25 morti e centinaia di feriti. La guerra contro ISIS non è ancora finita e l’Iraq è lontano dalla stabilità economica e sociale
Almeno 25 persone sono morte e centinaia sono rimaste ferite in Iraq a seguito delle grandi manifestazioni e degli scontri che si stanno svolgendo da quattro giorni in diverse zone del Paese, in particolare nella capitale Baghdad e in alcune città del sud, come Nassiriya e Amara. I manifestanti stanno protestando principalmente contro la disoccupazione e la corruzione.

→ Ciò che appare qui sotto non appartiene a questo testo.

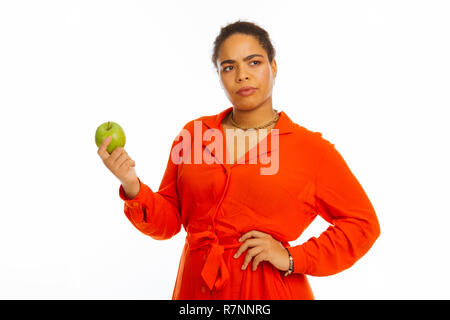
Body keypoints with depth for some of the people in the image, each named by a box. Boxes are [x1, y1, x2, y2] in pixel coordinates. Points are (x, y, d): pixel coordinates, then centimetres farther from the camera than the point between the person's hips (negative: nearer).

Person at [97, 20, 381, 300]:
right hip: (198, 288, 3)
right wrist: (133, 188, -14)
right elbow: (168, 220, 5)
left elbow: (363, 223, -2)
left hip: (270, 290, -2)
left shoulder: (311, 147, -6)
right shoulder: (193, 134, 2)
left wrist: (292, 258, -11)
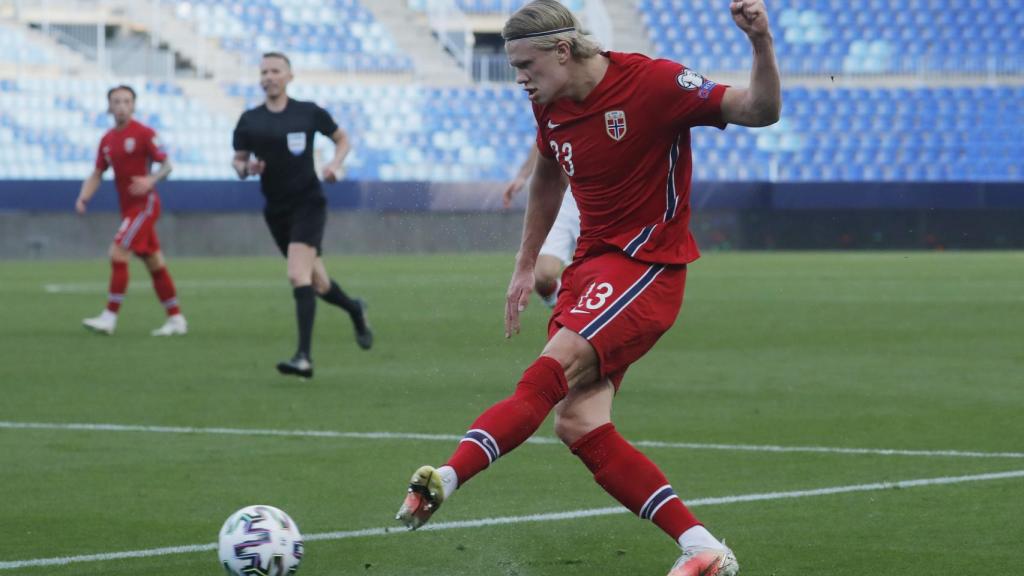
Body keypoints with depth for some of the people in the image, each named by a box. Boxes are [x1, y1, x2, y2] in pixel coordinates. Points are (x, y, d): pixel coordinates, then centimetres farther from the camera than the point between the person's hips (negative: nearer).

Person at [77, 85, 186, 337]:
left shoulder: (144, 134, -10)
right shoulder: (107, 140, 11)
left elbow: (167, 165, -10)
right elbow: (97, 174, 14)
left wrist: (151, 180, -29)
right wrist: (83, 197, -4)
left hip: (145, 204, -7)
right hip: (127, 207, 7)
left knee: (118, 252, -16)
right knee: (154, 262, 10)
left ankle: (110, 317, -14)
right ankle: (176, 319, 16)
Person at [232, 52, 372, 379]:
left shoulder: (309, 113, -3)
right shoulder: (249, 121, 3)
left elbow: (342, 138, 11)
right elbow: (238, 161, 10)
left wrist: (335, 163, -8)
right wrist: (246, 168, -13)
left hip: (308, 203, -4)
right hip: (276, 211, 4)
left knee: (298, 276, -21)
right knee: (318, 284, 12)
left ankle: (304, 358, -25)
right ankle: (354, 310, 45)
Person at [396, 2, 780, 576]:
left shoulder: (652, 82, -14)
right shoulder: (552, 105, 7)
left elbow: (761, 111, -16)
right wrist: (526, 265, 28)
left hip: (648, 265, -7)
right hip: (592, 262, 8)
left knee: (552, 373, -26)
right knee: (579, 424, -8)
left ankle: (444, 479, -36)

Nel tentativo di riprendere il controllo della situazione, il Governo ha imposto il coprifuoco e bloccato l’accesso a Internet, in modo da complicare l’organizzazione di nuove proteste.
L’Iraq non è nuovo a proteste di queste tipo – sebbene non di queste dimensioni –, che però si tengono soprattutto d’estate, quando le alte temperature causano prolungate interruzioni di corrente, rivelando tutte le carenze del servizio pubblico. Stavolta le rivendicazioni dei manifestanti sembrano essere diverse: la creazione di posti di lavoro (specialmente per i giovani) e la fine del Governo di Adil Abdul-Mahdi, che dallo scorso ottobre è alla guida di un esecutivo di coalizione che riunisce politici anche molto lontani tra loro.
Nonostante alcuni segnali apparentemente positivi, l’Iraq fa fatica a ingranare la marcia della ripresa economica. Pesano, in particolare, le spese per la ricostruzione delle infrastrutture danneggiate dalla guerra contro lo Stato Islamico, peraltro non ancora sconfitto del tutto.
Da un punto di vista internazionale, l’Iraq si trova in una posizione difficile: deve infatti conciliare i rapporti con gli Stati Uniti con la vicinanza all’Iran, dal quale dipende economicamente. A febbraio il Presidente americano Donald Trump aveva manifestato l’intenzione di lasciare delle truppe in Iraq per “sorvegliare l’Iran”. Vista da Teheran, invece, l’alleanza con Baghdad è importante ai fini della creazione di un “corridoio sciita” e alleato che unisca Iran, Iraq, Siria e Libano, sede di Hezbollah.